Second floor plan: There were originally three rooms on this floor serving as the dining rooms of the St Marc Hotel. The rooms were divided into offices and a vault was installed on this floor during the Central National Bank's tenancy, and professional offices were located there from 1907 through the 1960's. Rooms line the north, south and west walls of the floor and open onto an 8' wide central corridor parallel to Pennsylvania Avenue. Access is provided by a stair at the east end of the hall. A secondary hall, parallel to 7th Street, provides access from the center hall to the bathroom in the southeast corner of the building and to the stairs up to the remaining floors.
Third, fourth, fifth floor plans: The layout of the halls, stair, and bathroom of the upper floors is similar to that of the second floor while the arrangement of rooms differs. There are six rooms opening off of the center hallway: two large, round corner rooms with a single narrow room between on the west end of the hall, two rooms to the north of the hall, and one room on the south side of the hall. A 30" wide open stair, located along the north bearing wall of the center hall, leads from the fifth floor up to the sixth floor.
Sixth floor plan: The basic layout is similar to the lower floors. The southern tower is currently inaccessible.
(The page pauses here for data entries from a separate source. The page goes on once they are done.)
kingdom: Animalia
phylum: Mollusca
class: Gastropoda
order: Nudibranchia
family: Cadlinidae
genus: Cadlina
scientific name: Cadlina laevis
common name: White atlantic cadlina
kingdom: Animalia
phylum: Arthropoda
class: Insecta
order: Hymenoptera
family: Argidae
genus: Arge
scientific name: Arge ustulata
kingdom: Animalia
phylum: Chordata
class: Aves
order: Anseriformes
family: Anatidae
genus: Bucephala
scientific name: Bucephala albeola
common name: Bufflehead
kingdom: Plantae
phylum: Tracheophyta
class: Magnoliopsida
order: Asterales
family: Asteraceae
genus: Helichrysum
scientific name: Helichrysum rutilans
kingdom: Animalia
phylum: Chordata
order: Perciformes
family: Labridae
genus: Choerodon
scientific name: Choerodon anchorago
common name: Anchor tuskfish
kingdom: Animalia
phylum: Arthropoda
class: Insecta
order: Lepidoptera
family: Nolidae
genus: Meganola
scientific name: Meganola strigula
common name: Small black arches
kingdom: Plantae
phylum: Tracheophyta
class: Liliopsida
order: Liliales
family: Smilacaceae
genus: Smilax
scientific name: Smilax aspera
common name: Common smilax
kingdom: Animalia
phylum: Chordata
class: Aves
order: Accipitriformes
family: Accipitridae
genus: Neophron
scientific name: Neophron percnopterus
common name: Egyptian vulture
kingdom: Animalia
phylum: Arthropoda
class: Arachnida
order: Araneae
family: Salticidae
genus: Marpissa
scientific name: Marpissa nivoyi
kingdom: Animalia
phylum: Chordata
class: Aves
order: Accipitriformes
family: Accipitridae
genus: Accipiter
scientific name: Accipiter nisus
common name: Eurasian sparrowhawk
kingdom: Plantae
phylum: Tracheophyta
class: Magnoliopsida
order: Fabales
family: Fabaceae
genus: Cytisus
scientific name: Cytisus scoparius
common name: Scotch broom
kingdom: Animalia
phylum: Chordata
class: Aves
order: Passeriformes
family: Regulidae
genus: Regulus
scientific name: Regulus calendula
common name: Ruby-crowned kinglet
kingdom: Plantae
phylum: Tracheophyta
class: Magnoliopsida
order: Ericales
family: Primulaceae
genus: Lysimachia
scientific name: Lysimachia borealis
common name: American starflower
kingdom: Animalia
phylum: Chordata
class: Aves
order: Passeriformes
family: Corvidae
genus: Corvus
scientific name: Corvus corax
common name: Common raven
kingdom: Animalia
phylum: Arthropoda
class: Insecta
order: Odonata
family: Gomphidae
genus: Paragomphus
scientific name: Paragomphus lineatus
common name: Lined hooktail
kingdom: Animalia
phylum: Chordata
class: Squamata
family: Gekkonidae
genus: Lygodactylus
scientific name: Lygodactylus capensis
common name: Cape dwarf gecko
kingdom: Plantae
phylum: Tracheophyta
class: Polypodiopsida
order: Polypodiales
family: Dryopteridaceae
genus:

The stair from the ground floor down to the basement vaults, now blocked off at the ground floor, is enclosed on either side by cast-iron walls that were made to simulate wood paneling. The treads are marble and the risers are of cast-iron. The first to second floor stair is an open, straight run stair with marble treads and metal risers which are inset with square glass blocks that are impressed with a waffle pattern. The cylindrical brass handrail is supported by ornate 8" wide cast-iron balusters of a floral design. It has a cast-iron fluted cylindrical newel post with a ball on top. The second to third floor stair has painted stone facing on the treads and risers. Stairs from the third through the fifth floors are 4'-6" wide and constructed of wood. An open wooden stair from the fifth to the sixth floor has a straight run with a small landing four risers below the top of the stairs. Its wooden newel post is octagonal. It has turned wooden balusters and a simple wooden handrail. All stairs appear to be structurally sound.